The extraordinary geography of Cuyo and one of the best skies in Argentina go hand in hand to surprise visitors in an amazing tourist circuit. Protecting the Soil to Take Care of the Sky
Just 35 kilometers away from the picturesque village called Barreal
, the shade of ancient poplar tree groves and the murmur of the water in the irrigation ditches welcome visitors who come along in search of a promised sky. Immersed amidst the mountains, two worldwide known astronomic observatories -Cesco and Casleo- open up to visitors and reveal the secrets of the universe.
They depend on the sky to justify their existence and the sky depends on the protection of El Leoncito National Park to ensure its clear pride, free of pollution, dust and improper lighting.
At a privileged nook, they know that the guardian of the sky protects the soils from erosion caused by excessive grazing and negative human activities. They provide behavior guidance to visitors and services that guarantee not only the protection of the environment but also safety and entertainment for all those who visit the area.
El Leoncito National Park is a sum of stories that nourish its own history. The almost 90,000 hectares it occupies today used to be owned by the estancia
bearing the same name; a high agricultural and livestock venue that witnessed the history of the region.
The ancient adobe constructions inside which the popular imagery places General San Martín while planning the crossing of the Andes may still be seen surrounded by one-hundred-year-old poplars and willows. Historic documentation supports the work of Sarmiento in this area.
Rock carvings made farther back in time sleep its centennial silence amidst the telegraph posts that used to communicate Calingasta with the capital of the province
in the late nineteenth century.
Extreme aridity, great temperature extremes, scarce rainfall and high exposition to the sunbeams generate hard conditions for living beings to survive. However, the remarkable life diversity hidden in the park provides a high preservation value.
Within this environment, the landscape attractions in El Leoncito National Park contribute their earthly vision to the astral cosmogony of the observatories. Both institutions contain an environment teeming with sensations that challenge the visitors' sense of wonder. One of the best tourist destinations in the province.
Why Do We Look at the Sky?
Astronomy is one of the oldest sciences.

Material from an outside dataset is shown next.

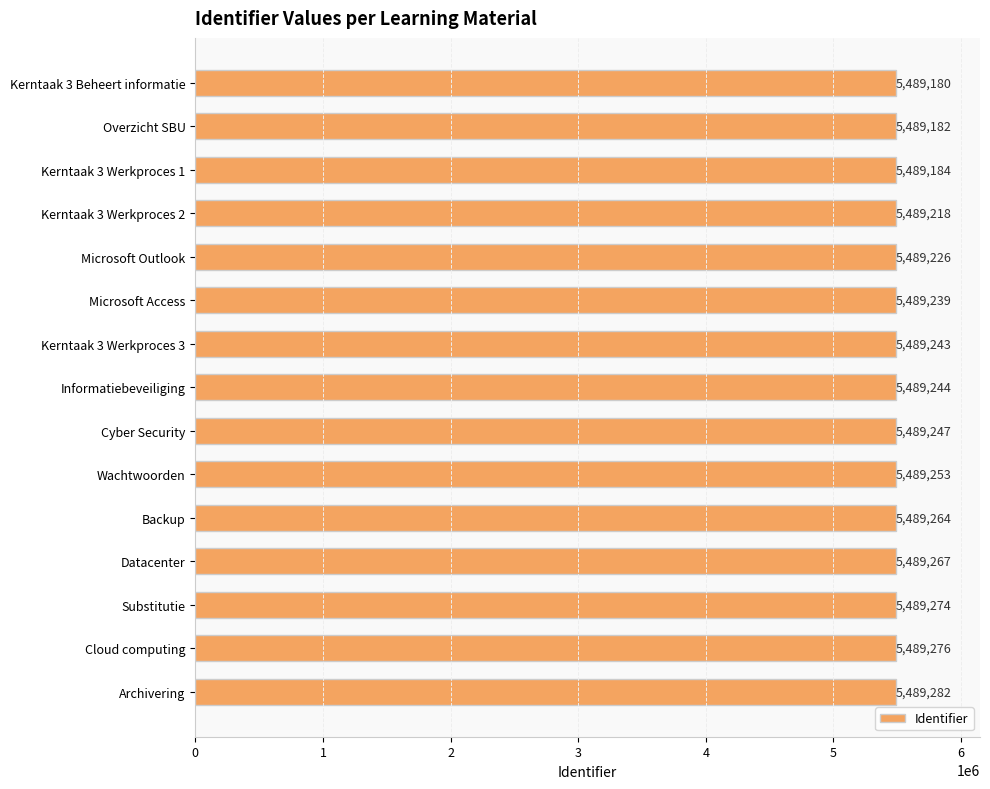

What is the change in value from Datacenter to Cloud computing?

+9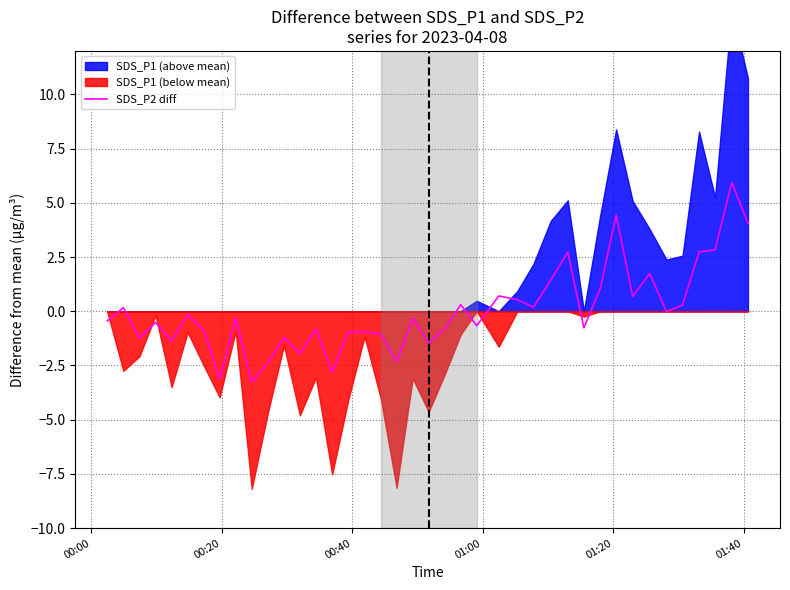

How many lines are shown in the chart?

1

Today, we observe the sky for various reasons: scientific, religious, even superstitious. Knowing where we come from, whether we are alone or where we are going with the expansion of the universe is a human need. Men have an urge to recognize themselves in our own fragility and understand the need to take care of the sky above us.
To Visit the Observatories
Open hours: from 10am to 12pm and from 3pm to 5.30pm.
Night tourism only with prior booking. Contact Casleo offices in San Juan, te: 0264-4213653/83.
Open hours: from 10am to 12pm and from 4pm to 6pm.
Night tourism on a first come, first served basis, as from 8pm.
Open hours as well as day and night visits at both observatories may be subject to change due to season or logistic conditions. Therefore, it is advisable to ask in advance.
How to get here: At the City of San Juan, take National Route 40 up to Talacasto, Provincial Route 436 and Provincial Route 12 up to Calingasta/Barreal, and Provincial Route 412 up to the access to the park.
At Mendoza, take National Route 7 up to Uspallata, and then Provincial Route 39 up to the access to the park.
Public transport is only available from the capital of San Juan to Barreal. Once at Barreal, there is no public transport to the park. Options include renting a car, hiring a chauffeur-driven car or resorting to a travel agency.
Bear in mind: El Leoncito National Park does not offer any accommodation or gastronomic options. It is open year round and it includes a campsite area with tables, fire pits, barbecue area and restrooms with hot water. Hiking circuits include short trails that lead to a particular cascade in the middle of the desert and paths that may take up to three hours to cover. The offer of tourist services is completed by viewpoints with informative signs and rest areas.